§ **Task instructions**: From the material below, return every line that includes "LineOut".

[[ Input open ]]

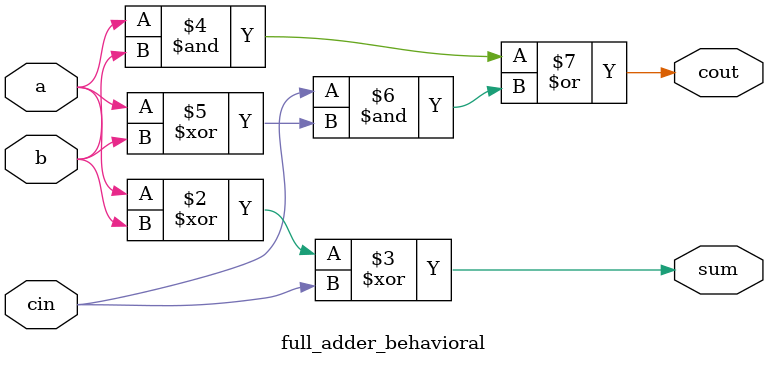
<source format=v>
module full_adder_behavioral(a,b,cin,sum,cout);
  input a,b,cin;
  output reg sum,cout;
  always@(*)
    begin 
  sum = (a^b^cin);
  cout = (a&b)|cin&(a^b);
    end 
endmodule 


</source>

[[ Input closed ]]
[[ Input open ]]

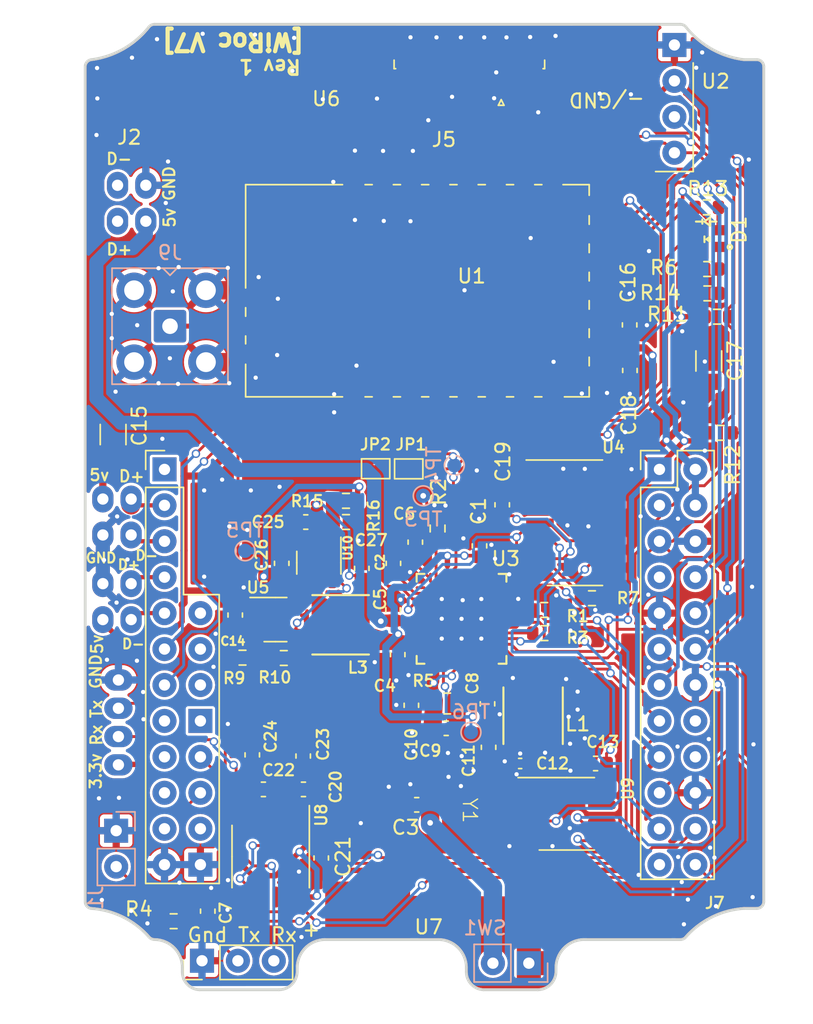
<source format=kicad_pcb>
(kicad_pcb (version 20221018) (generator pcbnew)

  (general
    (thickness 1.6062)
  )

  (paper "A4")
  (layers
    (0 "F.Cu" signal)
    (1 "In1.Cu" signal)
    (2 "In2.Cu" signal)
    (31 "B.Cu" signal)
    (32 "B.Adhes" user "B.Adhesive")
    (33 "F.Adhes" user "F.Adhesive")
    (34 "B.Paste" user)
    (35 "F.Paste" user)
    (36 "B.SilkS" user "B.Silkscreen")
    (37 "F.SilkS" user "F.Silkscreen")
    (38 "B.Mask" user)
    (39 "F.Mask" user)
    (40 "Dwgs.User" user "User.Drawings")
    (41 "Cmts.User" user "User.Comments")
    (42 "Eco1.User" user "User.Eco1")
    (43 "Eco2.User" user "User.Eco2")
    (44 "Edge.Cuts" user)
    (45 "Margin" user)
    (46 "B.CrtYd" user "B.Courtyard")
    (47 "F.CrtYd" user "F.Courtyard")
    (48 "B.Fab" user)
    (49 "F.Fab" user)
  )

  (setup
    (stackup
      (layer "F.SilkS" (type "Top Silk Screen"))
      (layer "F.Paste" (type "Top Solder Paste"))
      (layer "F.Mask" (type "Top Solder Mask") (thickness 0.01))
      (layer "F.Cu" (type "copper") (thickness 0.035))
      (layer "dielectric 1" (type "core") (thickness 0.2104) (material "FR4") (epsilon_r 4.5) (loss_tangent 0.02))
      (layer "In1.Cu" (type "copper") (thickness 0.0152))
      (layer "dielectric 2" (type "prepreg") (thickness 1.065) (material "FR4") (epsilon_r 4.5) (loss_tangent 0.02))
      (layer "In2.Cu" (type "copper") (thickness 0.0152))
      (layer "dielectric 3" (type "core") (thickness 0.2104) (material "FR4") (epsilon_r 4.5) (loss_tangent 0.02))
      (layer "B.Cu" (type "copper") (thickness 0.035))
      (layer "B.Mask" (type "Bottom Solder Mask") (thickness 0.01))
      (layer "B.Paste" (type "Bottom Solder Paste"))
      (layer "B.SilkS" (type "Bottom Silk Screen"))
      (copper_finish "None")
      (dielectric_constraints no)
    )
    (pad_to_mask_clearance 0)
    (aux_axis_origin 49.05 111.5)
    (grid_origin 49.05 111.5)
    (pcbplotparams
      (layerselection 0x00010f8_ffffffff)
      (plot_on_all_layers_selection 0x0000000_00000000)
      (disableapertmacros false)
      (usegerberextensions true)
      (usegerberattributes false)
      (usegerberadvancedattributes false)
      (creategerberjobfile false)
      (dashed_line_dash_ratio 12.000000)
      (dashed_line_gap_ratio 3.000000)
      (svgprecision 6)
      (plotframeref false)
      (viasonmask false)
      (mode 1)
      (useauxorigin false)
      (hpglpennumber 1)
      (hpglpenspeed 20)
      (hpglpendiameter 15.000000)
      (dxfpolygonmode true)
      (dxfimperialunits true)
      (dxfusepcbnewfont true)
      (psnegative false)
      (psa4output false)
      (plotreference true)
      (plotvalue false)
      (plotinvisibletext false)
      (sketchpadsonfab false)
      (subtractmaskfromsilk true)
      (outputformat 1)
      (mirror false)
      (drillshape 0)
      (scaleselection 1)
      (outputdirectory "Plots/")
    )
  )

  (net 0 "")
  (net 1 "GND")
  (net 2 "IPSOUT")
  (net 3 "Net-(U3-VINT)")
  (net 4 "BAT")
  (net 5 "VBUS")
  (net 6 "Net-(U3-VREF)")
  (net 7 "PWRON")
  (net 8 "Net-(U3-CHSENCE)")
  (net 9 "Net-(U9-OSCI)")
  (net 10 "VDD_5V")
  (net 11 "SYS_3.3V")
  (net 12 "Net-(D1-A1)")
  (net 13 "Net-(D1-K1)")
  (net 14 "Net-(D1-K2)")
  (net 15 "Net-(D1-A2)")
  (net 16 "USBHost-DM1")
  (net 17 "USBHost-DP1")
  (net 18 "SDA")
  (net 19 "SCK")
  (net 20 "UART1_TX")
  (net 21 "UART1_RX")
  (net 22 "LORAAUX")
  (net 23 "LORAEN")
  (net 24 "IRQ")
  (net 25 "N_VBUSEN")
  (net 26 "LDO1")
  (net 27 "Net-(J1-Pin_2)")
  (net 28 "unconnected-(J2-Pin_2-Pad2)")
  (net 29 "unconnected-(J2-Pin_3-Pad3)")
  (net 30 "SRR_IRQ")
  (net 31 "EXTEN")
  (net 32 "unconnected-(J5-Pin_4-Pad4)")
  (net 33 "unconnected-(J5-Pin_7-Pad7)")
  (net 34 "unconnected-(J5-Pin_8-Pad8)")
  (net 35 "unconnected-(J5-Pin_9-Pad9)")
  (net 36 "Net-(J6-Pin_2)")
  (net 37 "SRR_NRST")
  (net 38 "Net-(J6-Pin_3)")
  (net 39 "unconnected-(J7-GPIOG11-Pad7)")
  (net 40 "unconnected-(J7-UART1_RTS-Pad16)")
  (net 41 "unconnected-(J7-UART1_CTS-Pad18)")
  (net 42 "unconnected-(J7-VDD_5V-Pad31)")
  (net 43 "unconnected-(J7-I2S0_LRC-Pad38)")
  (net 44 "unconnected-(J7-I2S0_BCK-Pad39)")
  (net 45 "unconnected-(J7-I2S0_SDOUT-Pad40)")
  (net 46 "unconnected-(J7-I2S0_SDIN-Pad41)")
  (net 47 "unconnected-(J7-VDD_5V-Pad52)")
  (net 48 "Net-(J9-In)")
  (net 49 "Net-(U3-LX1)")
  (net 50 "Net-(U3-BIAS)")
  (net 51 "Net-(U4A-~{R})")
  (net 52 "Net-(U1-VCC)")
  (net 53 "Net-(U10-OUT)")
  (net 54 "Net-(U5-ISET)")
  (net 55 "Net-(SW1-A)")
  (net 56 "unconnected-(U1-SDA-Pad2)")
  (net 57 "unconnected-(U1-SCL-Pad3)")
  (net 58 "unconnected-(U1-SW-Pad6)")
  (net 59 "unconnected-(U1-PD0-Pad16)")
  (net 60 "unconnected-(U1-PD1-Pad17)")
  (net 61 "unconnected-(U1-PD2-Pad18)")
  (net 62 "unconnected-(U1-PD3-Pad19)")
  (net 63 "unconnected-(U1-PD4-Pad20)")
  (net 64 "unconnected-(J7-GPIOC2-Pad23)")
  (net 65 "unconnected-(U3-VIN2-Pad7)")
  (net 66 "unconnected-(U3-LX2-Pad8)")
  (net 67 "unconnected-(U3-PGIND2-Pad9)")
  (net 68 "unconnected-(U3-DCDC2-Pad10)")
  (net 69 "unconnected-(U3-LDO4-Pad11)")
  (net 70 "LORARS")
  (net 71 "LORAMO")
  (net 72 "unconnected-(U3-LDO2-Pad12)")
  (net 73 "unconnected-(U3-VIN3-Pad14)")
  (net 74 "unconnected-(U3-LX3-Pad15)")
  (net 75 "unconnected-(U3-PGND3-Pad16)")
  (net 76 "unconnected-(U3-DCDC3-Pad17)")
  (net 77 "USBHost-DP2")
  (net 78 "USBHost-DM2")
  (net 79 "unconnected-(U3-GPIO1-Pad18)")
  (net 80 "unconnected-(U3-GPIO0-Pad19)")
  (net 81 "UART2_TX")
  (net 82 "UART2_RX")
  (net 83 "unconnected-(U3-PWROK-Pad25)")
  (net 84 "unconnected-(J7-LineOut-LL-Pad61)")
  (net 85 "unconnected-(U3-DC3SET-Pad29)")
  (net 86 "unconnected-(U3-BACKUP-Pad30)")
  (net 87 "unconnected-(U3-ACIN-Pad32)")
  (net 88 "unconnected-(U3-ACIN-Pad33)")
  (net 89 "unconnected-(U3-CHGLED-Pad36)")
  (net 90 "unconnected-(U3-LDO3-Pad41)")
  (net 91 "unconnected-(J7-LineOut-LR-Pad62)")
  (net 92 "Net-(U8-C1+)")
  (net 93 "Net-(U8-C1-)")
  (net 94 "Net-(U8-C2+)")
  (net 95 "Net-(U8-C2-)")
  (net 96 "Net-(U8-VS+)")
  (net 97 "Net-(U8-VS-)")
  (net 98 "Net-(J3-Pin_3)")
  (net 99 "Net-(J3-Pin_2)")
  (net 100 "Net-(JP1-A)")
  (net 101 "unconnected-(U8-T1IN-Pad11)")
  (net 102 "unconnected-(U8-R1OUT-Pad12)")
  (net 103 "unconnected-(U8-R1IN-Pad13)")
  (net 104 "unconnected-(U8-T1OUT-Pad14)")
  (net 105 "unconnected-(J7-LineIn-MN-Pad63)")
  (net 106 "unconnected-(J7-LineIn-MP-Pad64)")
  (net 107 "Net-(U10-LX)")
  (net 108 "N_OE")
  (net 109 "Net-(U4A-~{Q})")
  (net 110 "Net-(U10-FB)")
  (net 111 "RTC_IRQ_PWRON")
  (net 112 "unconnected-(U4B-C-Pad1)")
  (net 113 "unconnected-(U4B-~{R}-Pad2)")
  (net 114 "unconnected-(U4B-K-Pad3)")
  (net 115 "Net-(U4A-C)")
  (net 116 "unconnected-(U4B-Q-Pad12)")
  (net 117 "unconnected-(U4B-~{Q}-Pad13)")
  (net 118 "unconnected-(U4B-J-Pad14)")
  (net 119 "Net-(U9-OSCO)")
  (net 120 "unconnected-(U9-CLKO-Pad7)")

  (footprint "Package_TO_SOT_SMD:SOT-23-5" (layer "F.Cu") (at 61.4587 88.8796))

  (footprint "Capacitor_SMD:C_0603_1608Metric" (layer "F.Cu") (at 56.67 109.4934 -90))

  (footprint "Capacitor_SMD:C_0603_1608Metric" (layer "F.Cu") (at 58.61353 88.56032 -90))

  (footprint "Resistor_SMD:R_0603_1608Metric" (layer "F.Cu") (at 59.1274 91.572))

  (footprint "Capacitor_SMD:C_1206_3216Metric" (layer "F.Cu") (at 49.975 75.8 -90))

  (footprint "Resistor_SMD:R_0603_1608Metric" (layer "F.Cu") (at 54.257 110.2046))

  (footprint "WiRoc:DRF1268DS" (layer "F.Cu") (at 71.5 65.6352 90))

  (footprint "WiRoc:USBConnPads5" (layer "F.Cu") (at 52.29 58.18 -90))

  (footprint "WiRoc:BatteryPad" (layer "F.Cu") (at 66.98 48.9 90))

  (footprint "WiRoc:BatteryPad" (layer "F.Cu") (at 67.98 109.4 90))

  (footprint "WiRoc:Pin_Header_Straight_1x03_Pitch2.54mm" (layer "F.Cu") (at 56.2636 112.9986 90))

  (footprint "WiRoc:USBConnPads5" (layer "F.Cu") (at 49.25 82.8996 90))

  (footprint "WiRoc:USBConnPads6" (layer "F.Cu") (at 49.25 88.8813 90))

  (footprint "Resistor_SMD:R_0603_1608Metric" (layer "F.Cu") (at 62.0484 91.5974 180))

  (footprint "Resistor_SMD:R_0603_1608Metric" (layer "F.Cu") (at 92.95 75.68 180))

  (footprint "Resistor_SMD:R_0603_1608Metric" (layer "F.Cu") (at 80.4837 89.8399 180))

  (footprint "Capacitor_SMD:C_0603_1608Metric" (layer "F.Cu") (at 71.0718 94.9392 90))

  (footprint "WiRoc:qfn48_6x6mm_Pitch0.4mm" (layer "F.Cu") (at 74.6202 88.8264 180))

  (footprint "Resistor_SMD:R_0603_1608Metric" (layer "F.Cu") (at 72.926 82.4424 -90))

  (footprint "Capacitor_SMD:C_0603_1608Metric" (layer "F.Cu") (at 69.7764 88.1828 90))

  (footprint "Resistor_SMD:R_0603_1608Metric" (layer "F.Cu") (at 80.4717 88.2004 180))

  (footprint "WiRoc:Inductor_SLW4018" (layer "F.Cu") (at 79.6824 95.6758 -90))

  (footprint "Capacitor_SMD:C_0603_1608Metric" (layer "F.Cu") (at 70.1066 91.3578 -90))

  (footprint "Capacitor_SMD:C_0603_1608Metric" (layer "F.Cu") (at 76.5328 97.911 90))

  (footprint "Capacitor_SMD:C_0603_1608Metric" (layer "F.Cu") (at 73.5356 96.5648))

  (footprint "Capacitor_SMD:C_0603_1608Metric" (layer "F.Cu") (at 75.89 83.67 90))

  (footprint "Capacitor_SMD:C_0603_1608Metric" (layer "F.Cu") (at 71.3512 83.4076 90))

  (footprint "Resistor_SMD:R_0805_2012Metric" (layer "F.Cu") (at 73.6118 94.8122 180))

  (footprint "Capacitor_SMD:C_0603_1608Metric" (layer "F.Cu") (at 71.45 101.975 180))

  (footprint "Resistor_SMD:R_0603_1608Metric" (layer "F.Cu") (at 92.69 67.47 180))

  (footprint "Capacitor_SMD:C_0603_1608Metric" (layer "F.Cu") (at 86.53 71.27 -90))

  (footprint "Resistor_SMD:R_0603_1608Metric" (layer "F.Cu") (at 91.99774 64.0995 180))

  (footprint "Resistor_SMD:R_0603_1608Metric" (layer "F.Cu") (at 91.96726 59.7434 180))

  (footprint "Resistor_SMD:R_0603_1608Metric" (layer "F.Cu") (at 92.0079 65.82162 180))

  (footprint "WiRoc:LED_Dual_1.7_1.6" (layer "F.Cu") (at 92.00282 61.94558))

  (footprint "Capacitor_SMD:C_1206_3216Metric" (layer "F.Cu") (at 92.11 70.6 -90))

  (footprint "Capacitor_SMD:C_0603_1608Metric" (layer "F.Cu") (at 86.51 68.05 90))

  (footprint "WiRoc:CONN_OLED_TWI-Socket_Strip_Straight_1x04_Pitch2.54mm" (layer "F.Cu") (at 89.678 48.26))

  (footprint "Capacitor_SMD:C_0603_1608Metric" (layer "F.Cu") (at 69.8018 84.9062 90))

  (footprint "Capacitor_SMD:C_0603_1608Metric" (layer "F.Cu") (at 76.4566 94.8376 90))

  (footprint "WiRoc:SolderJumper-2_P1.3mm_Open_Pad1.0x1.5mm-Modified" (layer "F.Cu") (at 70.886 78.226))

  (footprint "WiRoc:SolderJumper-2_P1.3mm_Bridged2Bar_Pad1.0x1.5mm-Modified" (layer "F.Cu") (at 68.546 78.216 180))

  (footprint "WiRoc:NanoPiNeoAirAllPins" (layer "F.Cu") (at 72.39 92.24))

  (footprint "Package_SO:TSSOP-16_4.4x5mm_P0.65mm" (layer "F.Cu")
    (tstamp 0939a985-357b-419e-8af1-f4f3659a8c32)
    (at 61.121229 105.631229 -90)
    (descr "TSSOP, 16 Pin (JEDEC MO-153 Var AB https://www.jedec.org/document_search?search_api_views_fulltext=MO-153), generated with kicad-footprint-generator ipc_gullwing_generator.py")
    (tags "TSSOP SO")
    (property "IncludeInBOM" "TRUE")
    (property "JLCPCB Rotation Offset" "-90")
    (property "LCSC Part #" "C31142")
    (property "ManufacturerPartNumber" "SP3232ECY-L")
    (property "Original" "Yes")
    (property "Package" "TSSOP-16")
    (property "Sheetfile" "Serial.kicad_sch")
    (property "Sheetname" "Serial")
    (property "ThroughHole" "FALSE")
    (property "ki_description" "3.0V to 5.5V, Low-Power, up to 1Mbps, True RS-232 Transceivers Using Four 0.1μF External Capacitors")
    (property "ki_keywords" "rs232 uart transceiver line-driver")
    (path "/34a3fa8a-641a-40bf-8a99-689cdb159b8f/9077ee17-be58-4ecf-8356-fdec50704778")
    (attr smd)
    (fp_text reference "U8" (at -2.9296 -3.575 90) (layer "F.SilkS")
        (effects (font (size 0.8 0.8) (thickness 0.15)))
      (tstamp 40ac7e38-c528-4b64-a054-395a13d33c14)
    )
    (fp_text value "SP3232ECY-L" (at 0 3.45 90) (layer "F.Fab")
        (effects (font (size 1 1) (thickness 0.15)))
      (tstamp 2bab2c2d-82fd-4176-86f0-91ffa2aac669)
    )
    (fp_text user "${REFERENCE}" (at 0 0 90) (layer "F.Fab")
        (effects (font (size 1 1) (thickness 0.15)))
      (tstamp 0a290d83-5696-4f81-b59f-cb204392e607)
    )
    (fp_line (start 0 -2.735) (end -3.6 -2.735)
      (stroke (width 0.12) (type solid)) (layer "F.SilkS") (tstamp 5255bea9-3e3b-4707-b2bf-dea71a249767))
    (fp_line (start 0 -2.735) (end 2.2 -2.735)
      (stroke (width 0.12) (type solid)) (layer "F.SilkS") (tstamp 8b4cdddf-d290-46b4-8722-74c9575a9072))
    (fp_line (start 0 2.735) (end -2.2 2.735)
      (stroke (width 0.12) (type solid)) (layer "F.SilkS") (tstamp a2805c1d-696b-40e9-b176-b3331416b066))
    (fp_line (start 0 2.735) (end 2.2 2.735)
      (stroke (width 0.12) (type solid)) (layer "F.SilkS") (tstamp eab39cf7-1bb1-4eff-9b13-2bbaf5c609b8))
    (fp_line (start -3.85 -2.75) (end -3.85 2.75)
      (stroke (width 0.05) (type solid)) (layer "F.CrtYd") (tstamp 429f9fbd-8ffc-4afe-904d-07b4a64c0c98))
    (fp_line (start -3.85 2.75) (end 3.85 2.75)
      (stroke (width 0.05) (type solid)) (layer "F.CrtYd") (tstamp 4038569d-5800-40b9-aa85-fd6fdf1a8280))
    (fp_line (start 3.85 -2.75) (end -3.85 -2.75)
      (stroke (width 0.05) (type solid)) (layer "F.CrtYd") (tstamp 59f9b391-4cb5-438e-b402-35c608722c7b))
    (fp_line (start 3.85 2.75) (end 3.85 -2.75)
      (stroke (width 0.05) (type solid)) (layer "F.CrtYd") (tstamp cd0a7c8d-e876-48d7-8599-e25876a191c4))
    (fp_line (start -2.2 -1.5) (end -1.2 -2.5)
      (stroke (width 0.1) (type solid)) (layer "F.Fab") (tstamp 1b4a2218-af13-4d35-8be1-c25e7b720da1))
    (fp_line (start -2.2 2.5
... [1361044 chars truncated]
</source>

[[ Input closed ]]

§ **Finished exercise**:
  (net 84 "unconnected-(J7-LineOut-LL-Pad61)")
  (net 91 "unconnected-(J7-LineOut-LR-Pad62)")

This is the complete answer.